United States v. Sean Sutton
This text of United States v. Sean Sutton (United States v. Sean Sutton) is published on Counsel Stack Legal Research, covering Court of Appeals for the Eighth Circuit primary law. Counsel Stack provides free access to over 12 million legal documents including statutes, case law, regulations, and constitutions.
Opinion
United States Court of Appeals For the Eighth Circuit ___________________________
No. 25-2243 ___________________________
United States of America
Plaintiff - Appellee
v.
Sean Michael Dale Sutton
Defendant - Appellant ____________
Appeal from United States District Court for the Southern District of Iowa - Western ____________
Submitted: June 8, 2026 Filed: July 8, 2026 [Unpublished] ____________
Before LOKEN, GRUENDER, and KELLY, Circuit Judges. ____________
PER CURIAM.
Sean Sutton pleaded guilty to conspiracy to distribute at least forty grams of a mixture and substance containing fentanyl resulting in serious bodily injury. See 21 U.S.C. §§ 841(b)(1)(B), 846. He was subject to a mandatory minimum sentence of twenty years’ imprisonment. See § 841(b)(1)(B) (“[I]f death or serious bodily injury results from the use of such substance [the term of imprisonment] shall be not less than 20 years . . . .”). The district court1 sentenced Sutton to the mandatory minimum, noting that if it “had an opportunity to sentence him to less,” it “would have.” Sutton appeals, arguing that, given his background and the facts of his offense, the mandatory minimum sentence constitutes cruel and unusual punishment and thus violates the Eighth Amendment. We affirm.
We review an Eighth Amendment challenge to a sentence de novo. United States v. Wiest, 596 F.3d 906, 911 (8th Cir. 2010). “The Eighth Amendment, which forbids cruel and unusual punishments, contains a narrow proportionality principle that applies to noncapital sentences.” Ewing v. California, 538 U.S. 11, 20 (2003) (citation modified). Thus, the “Eighth Amendment does not require strict proportionality between crime and sentence” and “forbids only extreme sentences that are grossly disproportionate to the crime.” Wiest, 596 F.3d at 911. “We have held that mandatory minimum penalties for drug offenses do not violate the Eighth Amendment's prohibition of cruel and unusual punishments.” United States v. Collins, 340 F.3d 672, 679 (8th Cir. 2003). And we have “never held that a sentence within the statutory range violates the Eighth Amendment.” United States v. Neadeau, 639 F.3d 453, 456 (8th Cir. 2011).

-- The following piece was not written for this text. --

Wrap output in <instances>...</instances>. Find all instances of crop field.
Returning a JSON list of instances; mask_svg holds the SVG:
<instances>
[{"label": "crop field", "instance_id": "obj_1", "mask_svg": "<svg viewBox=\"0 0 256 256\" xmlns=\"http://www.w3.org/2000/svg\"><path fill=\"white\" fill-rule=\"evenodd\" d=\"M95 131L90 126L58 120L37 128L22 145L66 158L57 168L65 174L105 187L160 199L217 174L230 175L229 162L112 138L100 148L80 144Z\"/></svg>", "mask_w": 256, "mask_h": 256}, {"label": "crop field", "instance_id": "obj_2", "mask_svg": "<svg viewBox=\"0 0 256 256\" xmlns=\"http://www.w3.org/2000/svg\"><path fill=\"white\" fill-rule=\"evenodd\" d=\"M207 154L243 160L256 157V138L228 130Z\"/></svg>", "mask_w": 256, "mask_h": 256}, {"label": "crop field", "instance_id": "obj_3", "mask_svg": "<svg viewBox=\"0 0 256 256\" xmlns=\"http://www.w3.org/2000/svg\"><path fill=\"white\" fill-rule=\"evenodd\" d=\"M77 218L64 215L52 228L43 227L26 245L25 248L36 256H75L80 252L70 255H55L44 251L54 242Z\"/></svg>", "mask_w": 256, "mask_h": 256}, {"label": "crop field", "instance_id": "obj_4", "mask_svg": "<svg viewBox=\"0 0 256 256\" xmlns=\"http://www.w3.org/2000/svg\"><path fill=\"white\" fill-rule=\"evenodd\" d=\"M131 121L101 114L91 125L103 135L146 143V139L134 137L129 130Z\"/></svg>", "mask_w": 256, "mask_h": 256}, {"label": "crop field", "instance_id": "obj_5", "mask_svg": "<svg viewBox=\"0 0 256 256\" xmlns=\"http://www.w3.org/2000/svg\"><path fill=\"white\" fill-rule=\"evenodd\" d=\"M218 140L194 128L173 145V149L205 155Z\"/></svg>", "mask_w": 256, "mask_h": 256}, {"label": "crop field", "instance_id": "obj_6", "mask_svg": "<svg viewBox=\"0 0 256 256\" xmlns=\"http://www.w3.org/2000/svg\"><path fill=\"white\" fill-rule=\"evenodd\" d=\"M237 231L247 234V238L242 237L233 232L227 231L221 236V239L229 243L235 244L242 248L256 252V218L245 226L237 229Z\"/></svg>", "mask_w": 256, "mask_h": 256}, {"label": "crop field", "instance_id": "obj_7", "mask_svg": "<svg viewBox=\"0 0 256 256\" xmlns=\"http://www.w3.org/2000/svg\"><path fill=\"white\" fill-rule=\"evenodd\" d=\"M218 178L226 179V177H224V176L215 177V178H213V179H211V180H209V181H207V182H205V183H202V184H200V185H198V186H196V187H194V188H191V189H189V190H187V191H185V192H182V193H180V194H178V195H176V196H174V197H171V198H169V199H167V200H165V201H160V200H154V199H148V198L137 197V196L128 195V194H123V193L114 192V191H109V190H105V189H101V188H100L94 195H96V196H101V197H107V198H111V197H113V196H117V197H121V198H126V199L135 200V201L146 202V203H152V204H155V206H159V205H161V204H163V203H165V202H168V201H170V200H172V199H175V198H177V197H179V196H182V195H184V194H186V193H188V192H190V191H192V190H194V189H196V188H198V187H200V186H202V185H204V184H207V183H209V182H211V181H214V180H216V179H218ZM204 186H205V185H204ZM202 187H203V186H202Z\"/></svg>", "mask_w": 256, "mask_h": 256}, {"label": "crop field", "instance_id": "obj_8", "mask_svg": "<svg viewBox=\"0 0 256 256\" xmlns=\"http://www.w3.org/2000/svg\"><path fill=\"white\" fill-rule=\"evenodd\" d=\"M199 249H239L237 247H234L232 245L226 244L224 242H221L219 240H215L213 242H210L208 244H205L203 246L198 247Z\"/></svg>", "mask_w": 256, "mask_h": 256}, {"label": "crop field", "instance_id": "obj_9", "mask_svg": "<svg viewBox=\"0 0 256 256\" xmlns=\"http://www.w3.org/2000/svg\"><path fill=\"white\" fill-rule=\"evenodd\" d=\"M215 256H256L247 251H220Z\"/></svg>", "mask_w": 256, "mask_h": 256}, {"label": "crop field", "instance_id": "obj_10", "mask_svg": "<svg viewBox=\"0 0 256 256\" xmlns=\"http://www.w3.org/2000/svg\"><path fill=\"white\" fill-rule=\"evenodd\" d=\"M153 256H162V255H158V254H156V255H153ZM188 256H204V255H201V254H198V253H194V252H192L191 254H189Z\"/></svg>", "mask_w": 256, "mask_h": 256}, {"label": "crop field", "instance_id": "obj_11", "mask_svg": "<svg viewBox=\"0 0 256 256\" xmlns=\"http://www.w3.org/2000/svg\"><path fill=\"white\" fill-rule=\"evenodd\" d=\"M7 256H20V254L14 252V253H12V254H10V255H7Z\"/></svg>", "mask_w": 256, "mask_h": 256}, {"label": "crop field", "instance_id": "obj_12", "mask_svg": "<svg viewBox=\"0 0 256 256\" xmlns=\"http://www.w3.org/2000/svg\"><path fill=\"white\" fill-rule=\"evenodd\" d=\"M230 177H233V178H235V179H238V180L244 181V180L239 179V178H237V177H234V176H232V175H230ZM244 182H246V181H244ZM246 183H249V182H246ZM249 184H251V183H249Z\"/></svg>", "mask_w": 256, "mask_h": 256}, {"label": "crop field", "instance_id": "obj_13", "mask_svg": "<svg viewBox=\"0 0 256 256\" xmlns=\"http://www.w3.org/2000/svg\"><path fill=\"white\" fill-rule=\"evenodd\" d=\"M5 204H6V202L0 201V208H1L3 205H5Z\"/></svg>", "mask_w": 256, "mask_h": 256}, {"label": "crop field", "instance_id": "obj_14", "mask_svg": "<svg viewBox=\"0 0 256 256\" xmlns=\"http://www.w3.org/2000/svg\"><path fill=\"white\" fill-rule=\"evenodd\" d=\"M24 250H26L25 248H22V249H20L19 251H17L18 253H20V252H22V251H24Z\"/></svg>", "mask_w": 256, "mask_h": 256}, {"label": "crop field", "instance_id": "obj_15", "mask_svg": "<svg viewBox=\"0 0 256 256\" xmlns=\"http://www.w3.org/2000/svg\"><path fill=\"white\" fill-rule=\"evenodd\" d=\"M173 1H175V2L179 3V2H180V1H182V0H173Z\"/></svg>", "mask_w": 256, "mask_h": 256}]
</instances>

Sutton argues that his sentence was grossly disproportionate to the offense conduct, contending that he was an addict who served as a “middleman,” not a “drug kingpin[]” and that he had no history of violent crime but only a single prior conviction for possession of fentanyl. Setting aside whether this is a fair characterization of his criminal history—the Government points out that Sutton has three prior convictions for drug-possession offenses, two related to methamphetamine and one to fentanyl—Sutton nonetheless fails to explain why these facts would meaningfully distinguish his case from our clear precedent. See, e.g., United States v. Baker, 415 F.3d 880, 881-82 (8th Cir. 2005) (upholding twenty- year sentence for conspiracy to distribute over fifty grams of cocaine base when
1 The Honorable Stephanie M. Rose, Chief Judge, United States District Court for the Southern District of Iowa. -2- defendant had prior felony drug conviction); Neadeau, 639 F.3d at 455-56 (upholding twenty-year sentence for conspiracy to distribute at least 50 grams of crack cocaine and 500 grams of powder cocaine when defendant had prior felony drug conviction); United States v. Prior, 107 F.3d 654, 660 (8th Cir. 1997) (rejecting defendant’s argument that “because he is an addict, he is not as deserving of a life sentence as so-called drug kingpins” and that his sentence thus violated the Eighth Amendment).